Sunday, July 10, 2022
Over that past 70 years the Shouldice Hospital in Thornhill has performed over 400,000 hernia operations. The hospital is located in a beautiful estate setting, for now. The property is currently the site of a five-tower development proposal that will retain the historic buildings but allow the countryside around them to be lost.
The history of the site goes back to the earliest days of Thornhill and is located on part of lots 30 and 31 in the first concession east of Yonge Street. The full 190 acre lot was first granted to Thompson Maxwell in 1803 but it appears he failed to complete his settlement requirements and forfeited the land grant. Stillwell Wilson was able to secure the patent on the property in 1808. In the 1790’s William Berczy had built John Street through the property from Yonge Street to gain access to his settlement of German Mills. The County Atlas image below shows the area in 1877 and John Street is coloured brown. The site of the Shouldice Hospital has been outlined in green. Lot 32 to the north is the site of Heintzman House which we featured last week.
The east half of the property was bought by Allan McNab in 1817 so that he could build the grist mill that is shown on the County Atlas as “G.M.”. McNab is best known for building Dundurn Castle in Hamilton. The grist mill was completed in 1820 and McNab operated it until 1844 but the town he envisioned never developed around it. He decided to sell the property to John Brunskill in 1844 and it was renamed Pomona Mills. This is now commemorated by Pomona Mills Park. Matthew Dean bought 91 acres on the east end of the lot, north of John Street and it served as a family farm until 1937 when it was bought by Clement George McCullagh who wanted to use the property to build a country estate. The picture below shows the oval driveway and stone gates that were constructed for the estate.
Clement made his money in the press and in mining. He started his career selling subscriptions to The Toronto Globe newspaper and then branched into mining operations. In 1936 he bought The Toronto Globe and the Mail & Empire and merged the two papers into the Globe and Mail. He was also a part owner of the Toronto Maple Leafs. During the Great Depression he advocated for an all-party federal government to run the country based on sound business principles. The picture below shows the front of the estate mansion that he had built for himself, his wife Phyllis C. Laidlaw and their three children Robert, George and Ann.
The two and a half story house featured seven bays and which looked out over formal gardens and orchards. It was built by Donald MacKenzie Waters who had designed several other prominent buildings in Toronto including Maple Leaf Gardens. Several fruit trees are still found in front of the house.
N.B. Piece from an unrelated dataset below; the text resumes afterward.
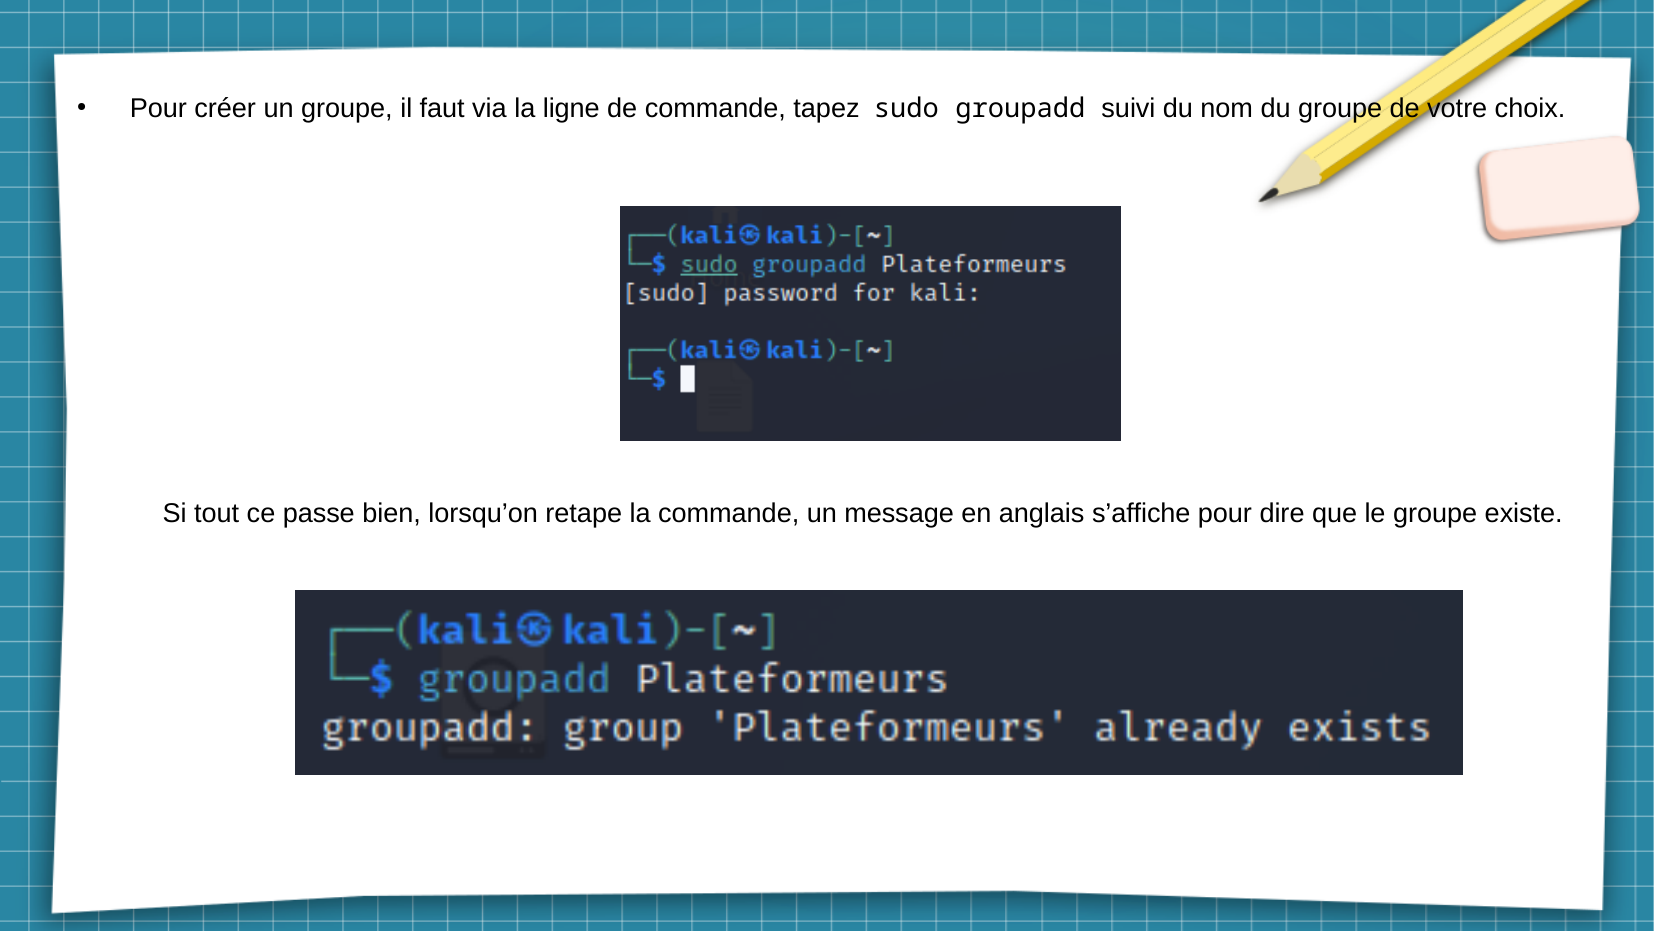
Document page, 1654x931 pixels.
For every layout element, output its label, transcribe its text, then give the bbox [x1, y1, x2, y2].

title Pour créer un groupe, il faut via la ligne de commande, tapez sudo groupadd suivi du nom du groupe de votre choix. [59, 66, 1565, 148]
picture [0, 0, 1654, 931]
title Si tout ce passe bien, lorsqu’on retape la commande, un message en anglais s’affiche pour dire que le groupe existe. [88, 472, 1565, 554]
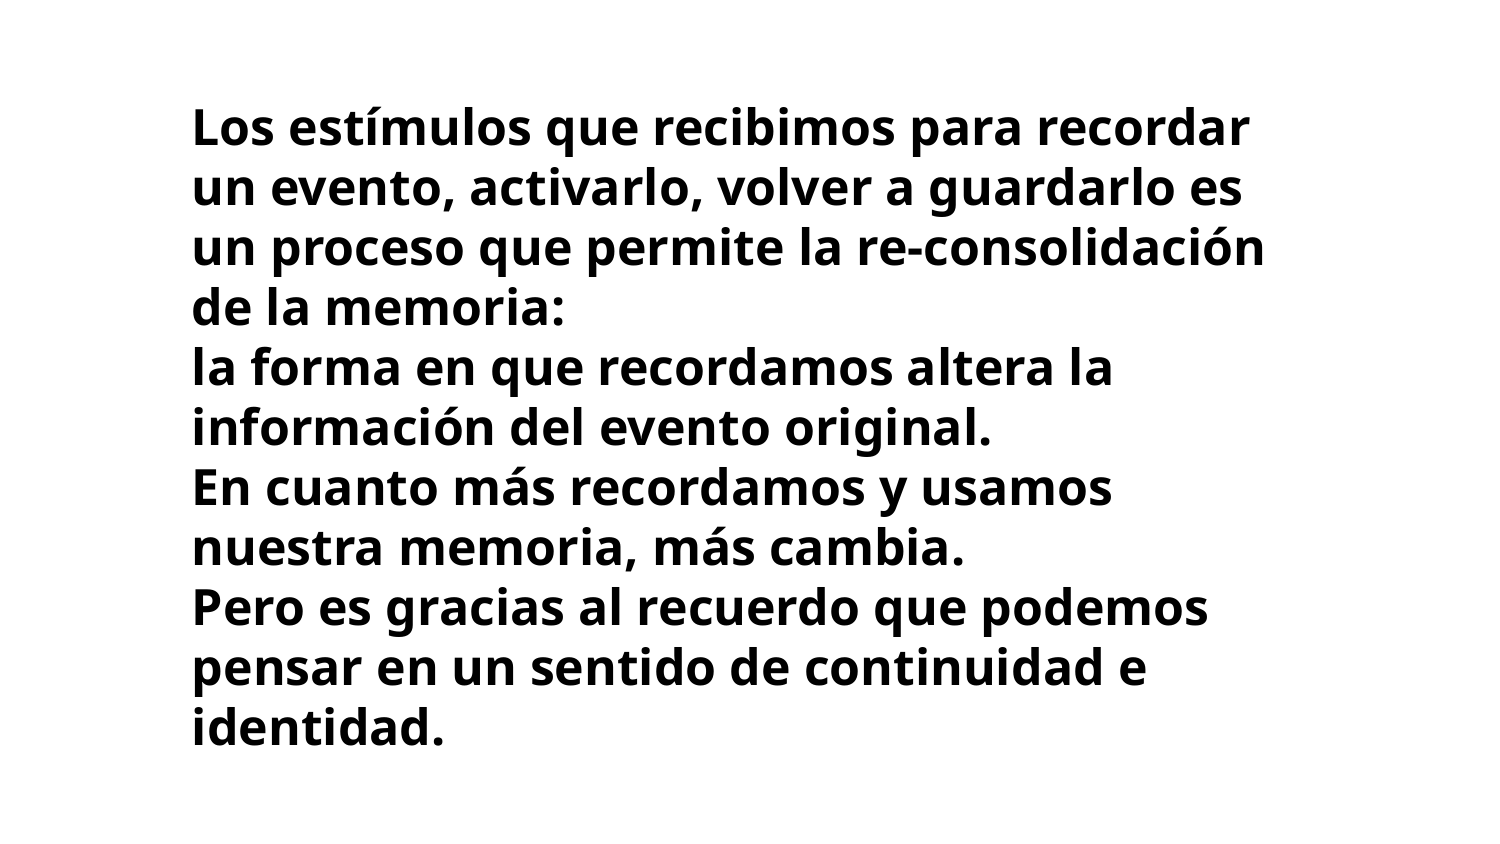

Formal gardens and tennis courts surrounded the house and a greenhouse was also built although it has been removed in anticipation of the new development.
The house was built into the side of a hill so that the rear showed off the basement. Aluminum siding has been added which imitates the original wooden clapboard construction.
The rear of the house looked out over the pond which is held in place by a stone retaining wall dated 1937. The pond is now obscured by trees in the summer months.
A painted turtle was sunning itself on the overflow to the pond at the time of my visit. These are the most common native turtles in North America and can be found from Canada to Mexico. They continue to grow until they reach sexual maturity and have been known to live for over 50 years in the wild.
McCullagh was a founding member of the Architectural Conservancy of Ontario and was instrumental in the restoration of Fort York. It is therefore fitting that his estate should be preserved. He was fond of horses and the property still features a “U” shaped stable that sits adjacent to Bayview Avenue. It is located in a zone which has been reserved for future expansion of the roadway and may need to be relocated at some time in the future to avoid being demolished.
A gatehouse is located on the north end of the stables and is also on the road allowance for an expanded Bayview Avenue.
In 1953 the property was sold to Dr. Edward Earl Shouldice who perfected an operation to repair hernias during the Second World War. He converted the main estate residence into a private hospital and later added another wing to accommodate more patients. The other estate building that remains on the property is the gardener’s cottage. It also sits beside Bayview Avenue but like the other buildings featured here is protected by an heritage designation.
The artists concept below shows the new development with the Shouldice Hospital in the background.
The property is under a new development proposal but the historic buildings are to be retained among the new towers. A formal trail network is expected to connect to Ponoma Mills Park to the west of the property.